Accordingly, desire in its pure form means sacrifice and murder of the object. Or more clearly "Love... can be posited only in that beyond where at first it renounces its object" and further more, "Then only may the signification of a limitless love emerge, because it is outside the limits of the law, where alone it may live."
So, for Lacan love has ceased to be anything connected to human existence, cooperation or human continuity. Lacan denounces his own master Freud when he couples love with Starry Heavens beyond the human reality.
However both Marx and Engels were aware of the birth of humanness and overthrow of it in the course of human history. In his book "Origin of family, private property and state", after investigating the nature of early matriarchal communist societies, Engels says, "the tribe remained the boundary for man, in relation to himself as well as outsiders; the tribe, the genes and their institutions were sacred and inviolable, a superior power, instituted by nature, to which individual remained absolutely subject in feeling, thought and deed. Impressive as the people of this epoch may appear to us, they differ no way one from another, they are still bound, as Marx says to the umbilical cord of the primordial community.

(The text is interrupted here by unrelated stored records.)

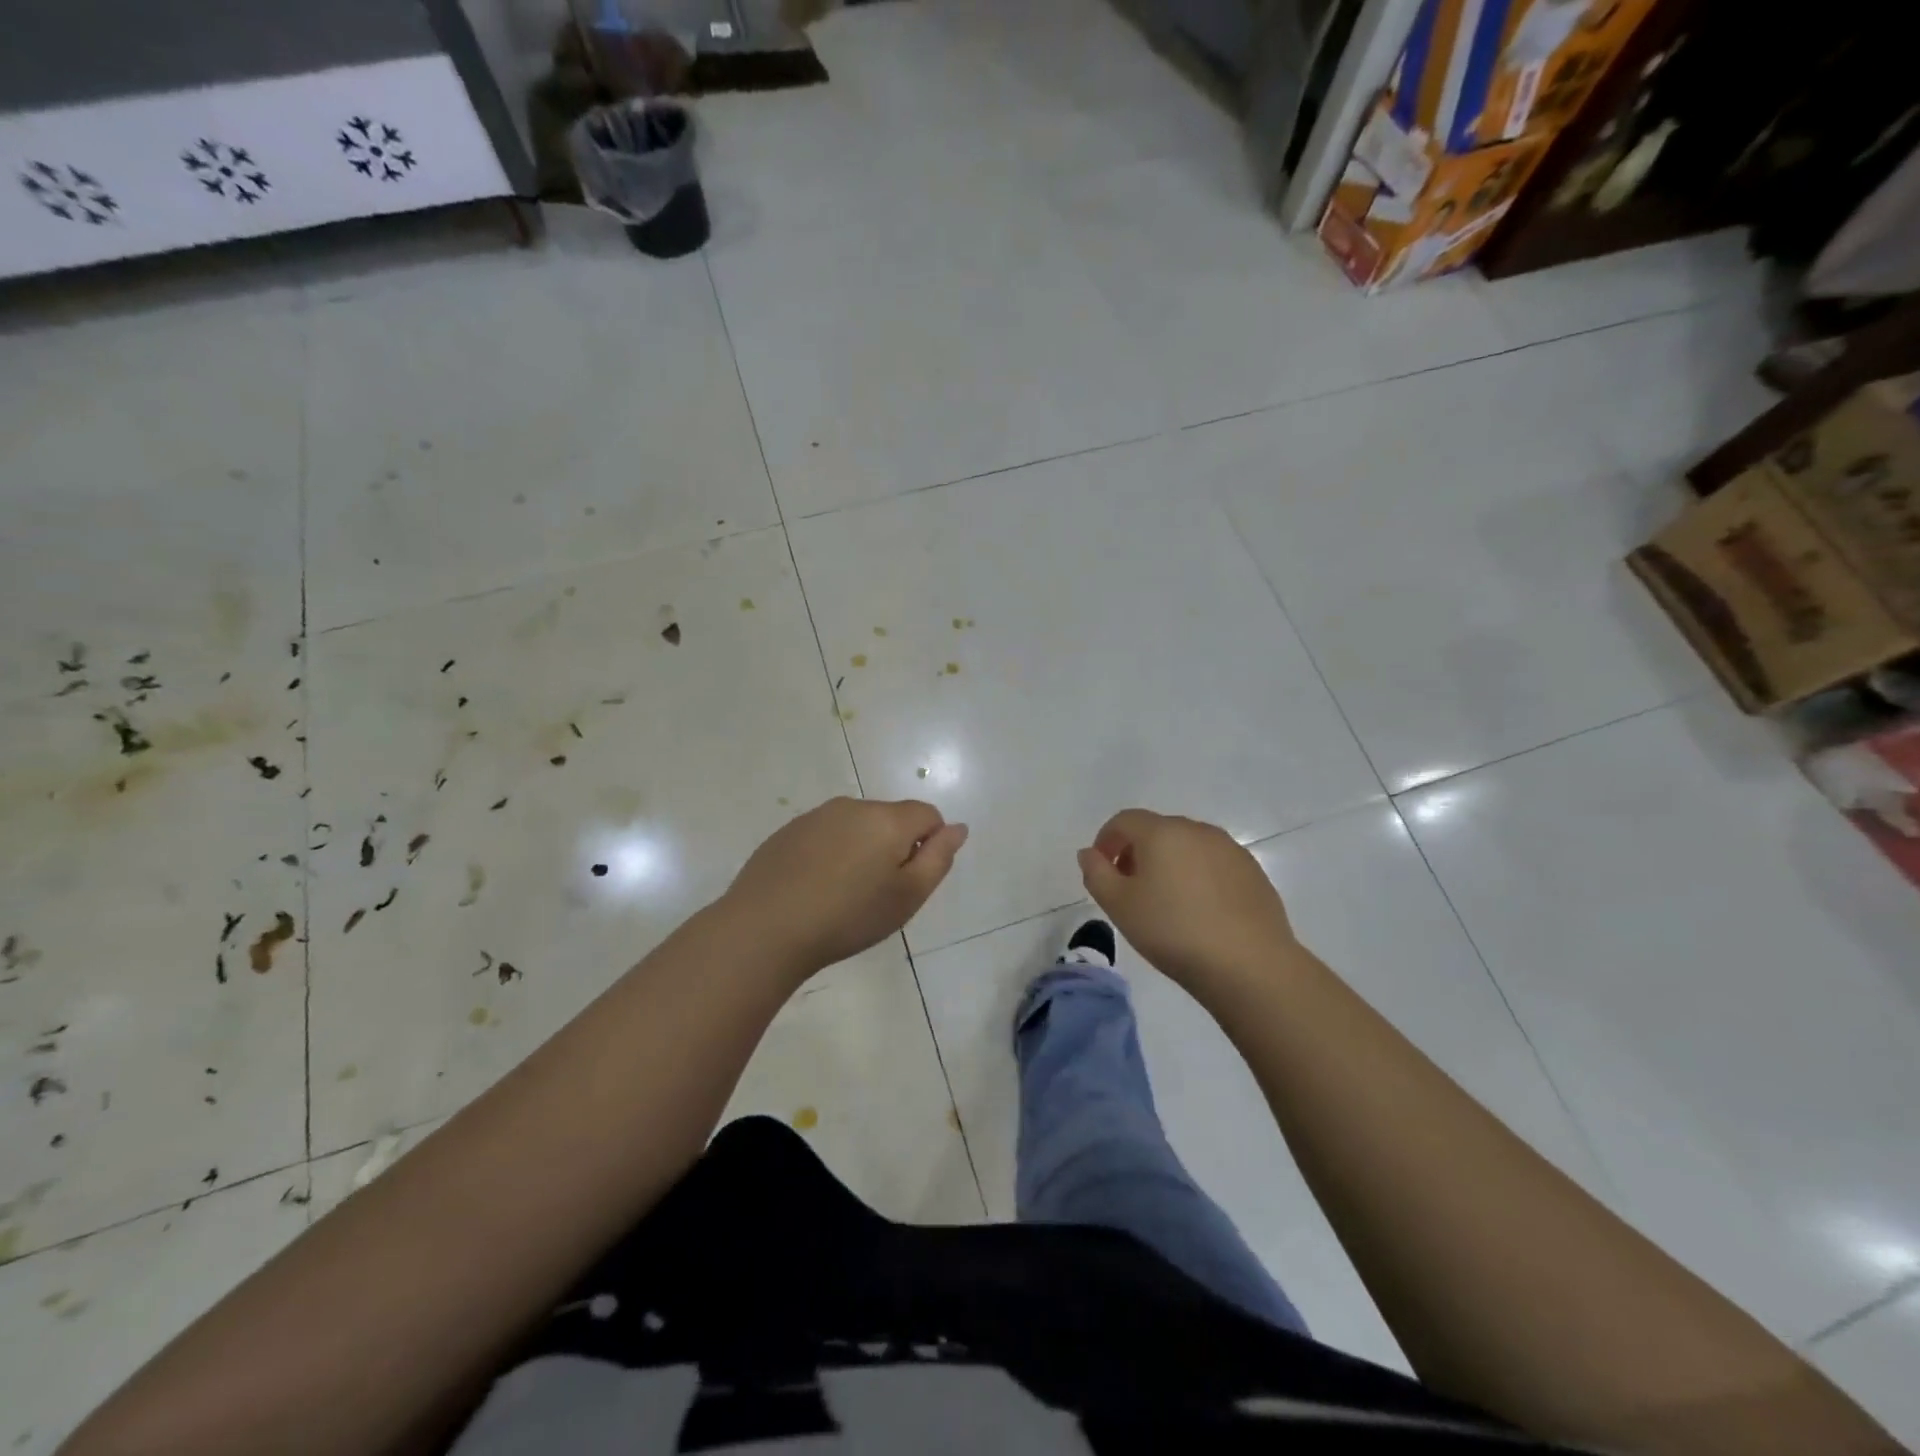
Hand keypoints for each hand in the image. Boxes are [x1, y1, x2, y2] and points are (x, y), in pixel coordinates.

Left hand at [723, 797, 967, 979]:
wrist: (766, 928)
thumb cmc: (848, 917)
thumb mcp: (907, 896)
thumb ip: (938, 857)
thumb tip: (958, 828)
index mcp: (887, 819)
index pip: (928, 814)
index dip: (929, 845)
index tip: (909, 881)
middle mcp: (853, 806)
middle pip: (890, 818)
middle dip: (894, 847)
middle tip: (878, 894)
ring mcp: (816, 816)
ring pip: (856, 826)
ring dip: (860, 850)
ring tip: (843, 895)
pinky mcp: (787, 831)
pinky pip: (824, 835)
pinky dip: (829, 855)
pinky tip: (814, 889)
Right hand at [1077, 809, 1298, 994]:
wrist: (1249, 964)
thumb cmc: (1174, 931)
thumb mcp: (1119, 906)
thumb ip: (1096, 873)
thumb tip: (1090, 853)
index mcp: (1162, 832)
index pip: (1124, 820)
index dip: (1106, 840)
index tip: (1102, 870)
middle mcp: (1197, 830)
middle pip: (1157, 830)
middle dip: (1137, 852)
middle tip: (1130, 888)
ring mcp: (1230, 849)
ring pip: (1188, 846)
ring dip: (1170, 863)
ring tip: (1166, 902)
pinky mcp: (1253, 871)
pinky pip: (1214, 864)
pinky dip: (1198, 876)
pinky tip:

Power of these primordial communities had to be broken and it was broken. But it was broken by influence which from outset appear to us as a degradation, a fall from the simple moral grandeur of the ancient gentile society.
Moral grandeur, in a higher form can arise only in global socialist society, where exploitation and oppression of man by man will cease and world human community will become the boundary for man. Until such time, the real therapy against greed, hate and delusion is to join groups and go into practice with awareness and consciousness putting the interest of the community above one's own selfish desire.